I do see the packages "sysv-rc" and "initscripts" in natty-proposed that have suspiciously similar version numbers to "sysvinit-utils."

I'll install both of these packages from natty-proposed and report back.

Revision history for this message
Steve Langasek (vorlon) wrote : Re: [Bug 616287] Re: umountfs doesn't cleanly unmount / on reboot

On Wed, Oct 26, 2011 at 10:46:56PM -0000, piwacet wrote:
> I think I'm confused about something. Neither Natty nor Natty-proposed
> seem to have a package "sysvinit," but they do have "sysvinit-utils."

sysvinit is the source package name.

> So from natty-proposed I installed the package sysvinit-utils_2.87dsf-
> 4ubuntu23.1_amd64.deb.

> This did not make the change from the diff to /etc/init.d/sendsigs, and
> it did not fix the original problem of orphaned inodes.

> I do see the packages "sysv-rc" and "initscripts" in natty-proposed that
> have suspiciously similar version numbers to "sysvinit-utils."

> I'll install both of these packages from natty-proposed and report back.

Yep, that's the right thing to do here.

--
Steve Langasek Give me a lever long enough and a Free OS
Debian Developer to set it on, and I can move the world.
Ubuntu Developer http://www.debian.org/
<email address hidden> <email address hidden>

Revision history for this message
piwacet (davrosmeglos) wrote :

OK. It's working.

I installed a fully up-to-date natty 64 bit desktop in both a virtualbox and on bare metal on my old macbook 2,1.

Again I verified that the procedure in comment #71 does in fact produce the problem with orphaned inodes.

From natty-proposed I installed these packages:

sysvinit-utils_2.87dsf-4ubuntu23.1_amd64.deb
sysv-rc_2.87dsf-4ubuntu23.1_all.deb
initscripts_2.87dsf-4ubuntu23.1_amd64.deb

This does make the changes to /etc/init.d/sendsigs from the patch, and it does fix the problem with orphaned inodes (tested on both the macbook and virtualbox)

I don't use these installations much, so I can not tell if these updates cause other unexpected problems.

Thanks!

Martin Pitt (pitti)
tags: added: verification-done
removed: verification-needed
Revision history for this message
Launchpad Janitor (janitor) wrote :

This bug was fixed in the package sysvinit - 2.87dsf-4ubuntu23.1

---------------
sysvinit (2.87dsf-4ubuntu23.1) natty-proposed; urgency=low

  * debian/initscripts/etc/init.d/sendsigs: Only omit jobs that
    are in the 'start' goal. Those that are destined for 'stop' are
    waited on and killed like all other processes. (LP: #616287) Thanks
    to Launchpad user "codewarrior".
 -- Bill Cahill <email address hidden> Tue, 13 Sep 2011 22:41:05 -0700

Changed in sysvinit (Ubuntu Natty):
status: Fix Committed → Fix Released
Revision history for this message
Clint Byrum (clint-fewbar) wrote :

Since this was already fixed in natty, and there are no other patches attached, unsubscribing ubuntu-sponsors.
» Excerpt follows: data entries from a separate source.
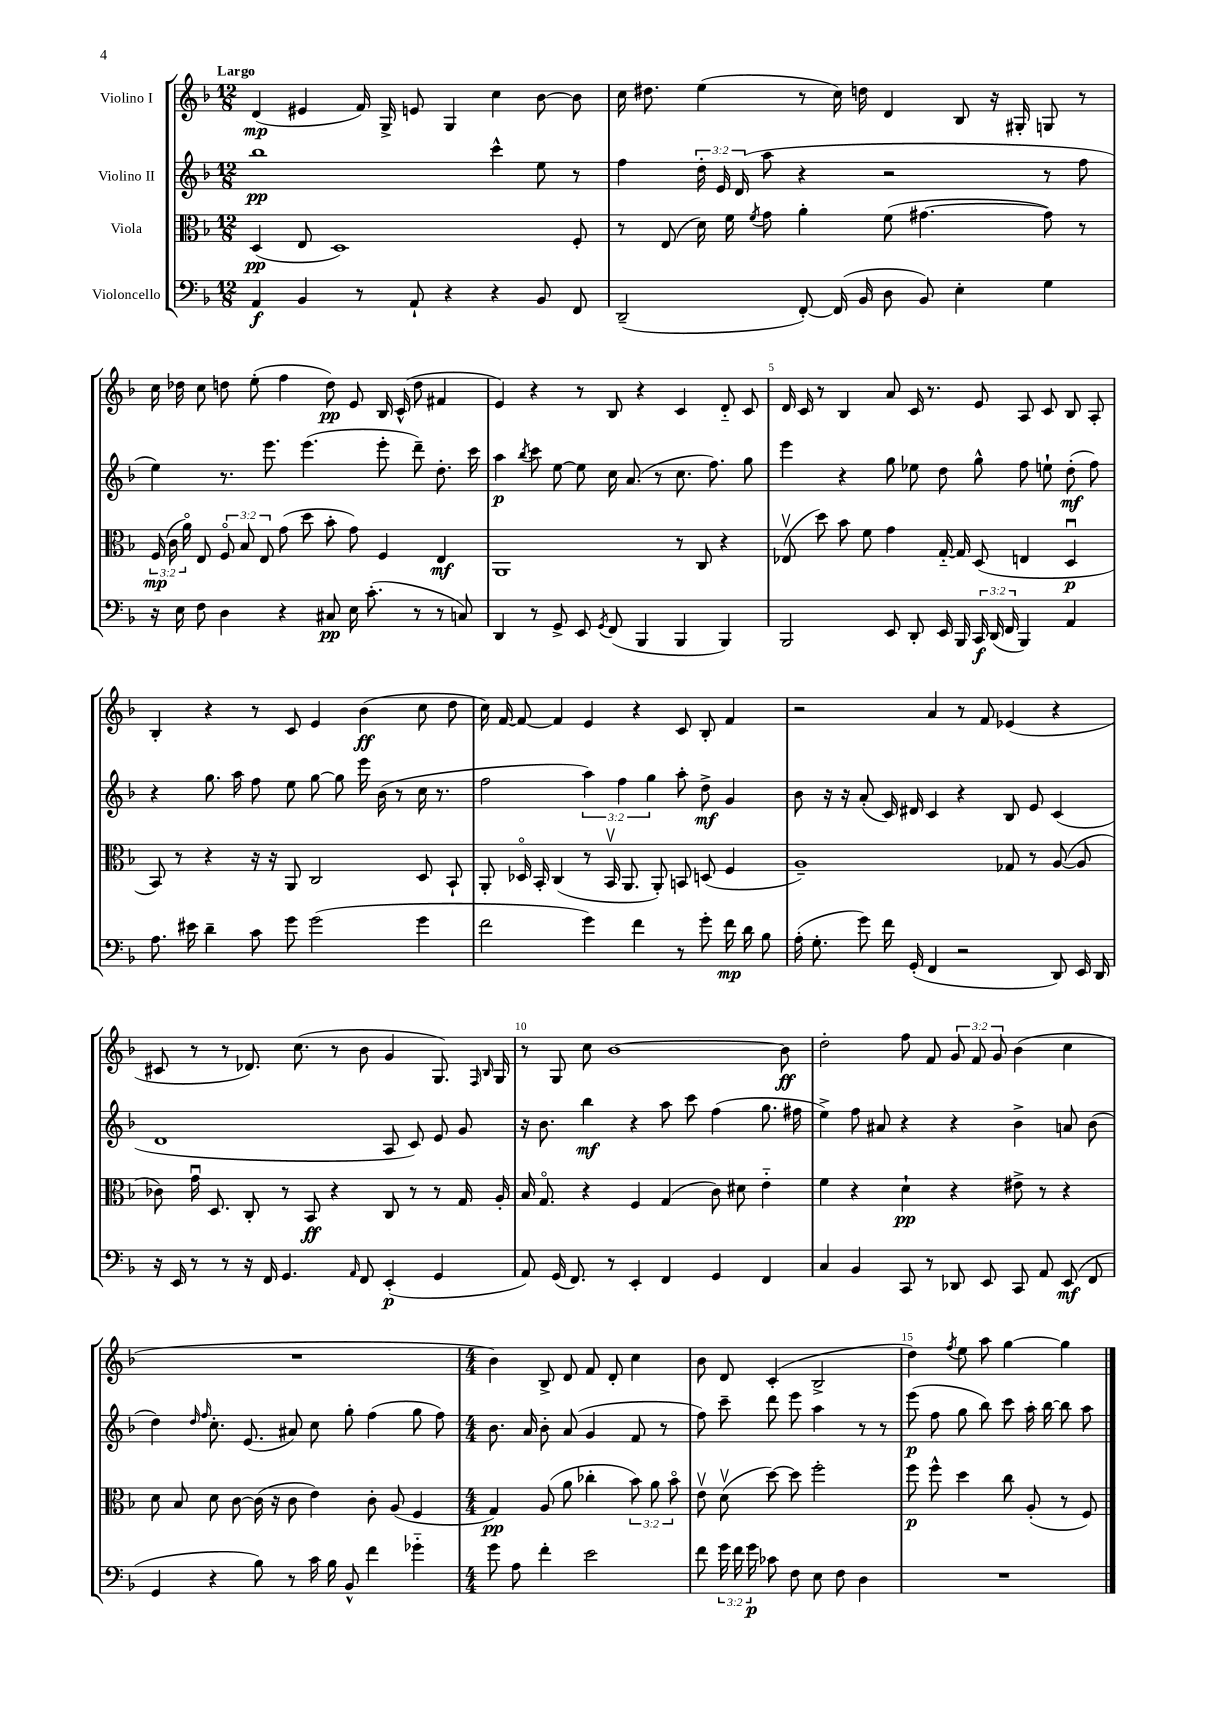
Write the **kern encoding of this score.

**kern	**kern	**kern	**kern
*staff4	*staff3	*staff2	*staff1
*clefF4	*clefC3	*clefG2	*clefG2
*k[b-]	*k[b-]	*k[b-]	*k[b-]
*M12/8	*M12/8	*M12/8	*M12/8
4AA/	(4D/	1bb-	(4d/
4BB-/	8E/	.	4e#/
.	1D)	.	.
8r	.	.	16f/)
.	.	.	16G^/
8AA`/	.	.	8e/
4r	.	.	4G/
4r	.	4ccc^^\	4cc\
8BB-/	.	8ee\	[8b-\
8FF/	8F'/	8r	8b-\]
=	=	=	=
(2DD~/	8r	4ff\	16cc\
.	.	.	8.dd#\
.	(8E/	.	.
.	16d\)	24dd'\	(4ee\
.	.	24e/	.
.	16f\	.	.
.	.	(24d/	.
.	8qf/	.	.
.	8g\	8aa\	.
[8FF'/)	4a'\	4r	8r
(16FF/]	.	.	16cc\)
16BB-/	.	.	16dd\
8D\	(8f\	2r	4d/
8BB-/)	[4.g#\	.	.
4E'\	.	.	8B-/
.	.	.	16r
.	.	.	16G#'/
4G\	8g#\])	8r	8G/
.	8r	8ff\	8r
=	=	=	=
16r	(24F/	4ee\)	16cc\
.	24c\	.	.
16E\	.	.	16dd-\
.	24ao\)	.	.
8F\	8E/	.	8cc\
4D\	12Fo/	8.r	8dd\
.	12B-/	.	.
.	.	.	(8ee'\
.	12E/	.	.
.	.	8.eee\	.
4r	(8g\	.	4ff\
.	8dd\	(4.eee\	.
8C#/	8b-'\	.	8dd\)
16E\	8g\)	.	8e/
(8.c'\	.	.	.
.	4F/	8eee'\	16B-/
.	.	.	(16c^^/
8r	.	8ddd~\)	8dd\
8r	4E/	8.dd'\	4f#/
8C/)	.	.	.
.	.	16ccc\	.
=	=	=	=
4DD/	1AA	4aa\	4e/)
.	.	8qbb-/	.
8r	.	8ccc\	4r
8GG^/	.	[8ee\	.
8EE/	.	8ee\]	8r
8qGG/	.	.	.
(8FF/	.	16cc\	8B-/
.	.	(8.a/	.
4BBB-/	.	.	4r
.	.	8r	.
4BBB-/	8r	8.cc\	4c/
.	8C/	.	.
.	.	8.ff\)	.
4BBB-/)	4r	.	8d'~/
.	.	8gg\	8c/
=	=	=	=
2BBB-/	(8E-v/	4eee\	16d/
.	.	.	16c/
.	8dd\)	.	8r
.	8b-\	4r	4B-/
.	8f\	.	.
8EE/	4g\	8gg\	8a/
8DD'/	.	8ee-\	16c/
.	.	.	8.r
16EE/	[16G'~/	8dd\	.
16BBB-/	16G/]	.	.
24CC/	(8D/	8gg^^\	8e/
(24DD/	.	.	.
24FF/	.	.	.
4BBB-/)	4E/	8ff\	8A/
.	.	8ee`\	8c/
4AA/	4Du/	(8dd'\	8B-/
.	.	8ff\)	8A'/
=	=	=	=
8.A\	8BB-/)	4r	4B-'/
.	8r	.	.
16e#\	.	.	.
4d~\	4r	8.gg\	4r
.	.	16aa\	.
8c\	16r	8ff\	8r
.	16r	.	.
8g\	8AA/	8ee\	8c/
(2g\	2C/	[8gg\	4e/
.	.	8gg\]	.
.	.	16eee\	(4b-\
.	.	(16b-\	.
.	.	8r	.
4g\	8D/	16cc\	8cc\
.	.	8.r	.
.	8BB-`/	.	8dd\
=	=	=	=
2f\	8AA'/	2ff\	16cc\)
.	.	.	[16f/
.	16D-o/	.	8f/_
.	16BB-'/	.	.
.	(4C/	.	4f/]
4g\)	8r	6aa\)	4e/
.	16BB-v/	.	.
.	.	6ff\	.
.	8.AA/	.	.
4f\	.	.	4r
.	.	6gg\	.
.	8AA'/)	.	.
8r	8BB/	8aa'\	8c/
8g'\	(8D/	8dd^\	8B-'/
16f\	4F/	4g/	4f/
16d\	.	.	.
8B-\	.	.	.
=	=	=	=
(16A'\	1A~)	8b-\	2r
8.G'\	.	.	.
.	.	16r	.
.	.	16r	.
8g\)	.	(8a'/	.
16f\	.	16c/)	.
(16GG'/	.	16d#/	.
4FF/	.	4c/	4a/
2r	.	4r	8r
.	.	.	8f/
.	8G-/	8B-/	(4e-/
.	8r	8e/	.
8DD/)	([8A/	(4c/	4r
16EE/	8A/]	.	.
16DD/	.	.	.
=	=	=	=
16r	8c-\)	1d	8c#/
16EE/	.	.	.
8r	16gu\	.	8r
.	8.D/	.	.
8r	.	.	8r
16r	8C'/	.	8.d-/)
16FF/	.	.	.
4.GG/	8r	.	.
.	.	.	(8.cc\
.	8BB-/	.	.
.	4r	.	8r
16qqAA/	.	.	.
8FF/	.	.	8b-\
(4EE'/	8C/	8A/	4g/
.	8r	8c/)	.
4GG/	8r	8e/	8.G/)
.	16G/	8g/	.
.	.	.	16qqF/
.	.	.	16qqB-/
.	16A'/	.	16G/
=	=	=	=
8AA/)	16B-/	16r	8r
.	8.Go/	8.b-\	.
(16GG/	.	.	8G/
8.FF/)	.	.	.
.	4r	4bb-\	8cc\
8r	.	.	[1b-
4EE'/	4F/	4r	.
4FF/	(4G/	8aa\	.
.	.	8ccc\	.
4GG/	8c\)	(4ff\	.
.	8d#\	.	.
4FF/	4e'~\	8.gg\	.
.	.	.	8b-\]
.	.	16ff#\	.
=	=	=	=
4C/	4f\	4ee^\)	2dd'\
4BB-/	4r	8ff\	.
.	.	8a#/	.
8CC/	4d`\	4r	8ff\
8r	.	.	8f/
8DD-/	4r	4r	12g/
.	.	.	12f/
8EE/	.	.	.
.	.	.	12g/
8CC/	8e#^\	4b-^\	(4b-\
8AA/	8r	.	.
(8EE/	4r	8a/	4cc\
8FF/	.	(8b-\	.
=	=	=	=
4GG/	8d\	4dd\)	1.r
.	8B-/	.	.
.	.	16qqdd/	.
.	.	16qqff/	.
4r	8d\	8.cc'\	.
.	[8c\	.	.
.	.	(8.e/	.
8B-\)	(16c\]	.	.
.	16r	.	.
8r	8c\	8a#/)	.
16c\	4e\)	8cc\	.
16B-\	.	.	.
8BB-^^/	.	8gg'\	.
4f\	8c'\	(4ff\	.
.	(8A/	.	.
4g-'~\	4F/	8gg\	.
.	.	8ff\)	.
=	=	=	=
*M4/4	*M4/4	*M4/4	*M4/4
8g\	4G/)	8.b-\	4b-\)
8A\	.	.	.
.	.	16a/	.
4f'\	(8A/	8b-'\	8B-^/
.	8a\	(8a/	8d/
2e\	4cc-'\	4g/	8f/
.	.	.	8d'/
.	12b-\)	8f/	4cc\
.	12a\	.	.
.	.	8r	.
.	12b-o\	.	.
=	=	=	=
8f\	8ev\	8ff\)	8b-\
24g\	(8dv\	8ccc~\	8d/
24f\	.	.	.
24g\	.	.	.
8c-\	[8dd\)	8ddd\	(4c'/
8F\	8dd\]	8eee\	.
8E\	2ff'\	4aa\	2B-^/
8F\	.	.	.
4D\	.	8r	.
.	.	8r	.
=	=	=	=
1r	8ff\	(8eee\	4dd\)
.	8ff^^\	8ff\	.
.	.	.	8qff/
.	4dd\	8gg\	8ee\
.	.	8bb-\)	8aa\
.	8cc\	8ccc\	[4gg\
.	(8A'/	16aa'\	.
.	.	[16bb-\	.
.	8r	8bb-\]	4gg\]
.	8F/)	8aa\	.
==	==	==	==
*-	*-	*-	*-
Revision history for this message
JC Hulce (soaringsky) wrote :

This bug affects Ubuntu 10.10, Maverick Meerkat. Maverick has reached end-of-life and is no longer supported, so I am closing the bugtask for Maverick. Please upgrade to a newer version of Ubuntu.
More information here: https://lists.ubuntu.com/archives/ubuntu-announce/2012-April/000158.html

Changed in sysvinit (Ubuntu Maverick):
status: Triaged → Invalid
Revision history for this message
Alexander (lxandr) wrote :

Also affects quantal 12.10.
Please, see my comments here: https://bugs.launchpad.net/ubuntu/+source/linux/+bug/1073433

Alexander (lxandr)
tags: added: quantal
Revision history for this message
sghpunk (sgh-mail) wrote :

Affects quantal 12.04.
Seems like it is similar to this bug: https://bugs.launchpad.net/ubuntu/+source/linux/+bug/1073433

tags: added: precise
Revision history for this message
sghpunk (sgh-mail) wrote :

Affects precise 12.04.
Seems like it is similar to this bug: https://bugs.launchpad.net/ubuntu/+source/linux/+bug/1073433

Revision history for this message
Rolf Leggewie (r0lf) wrote :

lucid has seen the end of its life and is no longer receiving any updates. Marking the lucid task for this ticket as "Won't Fix".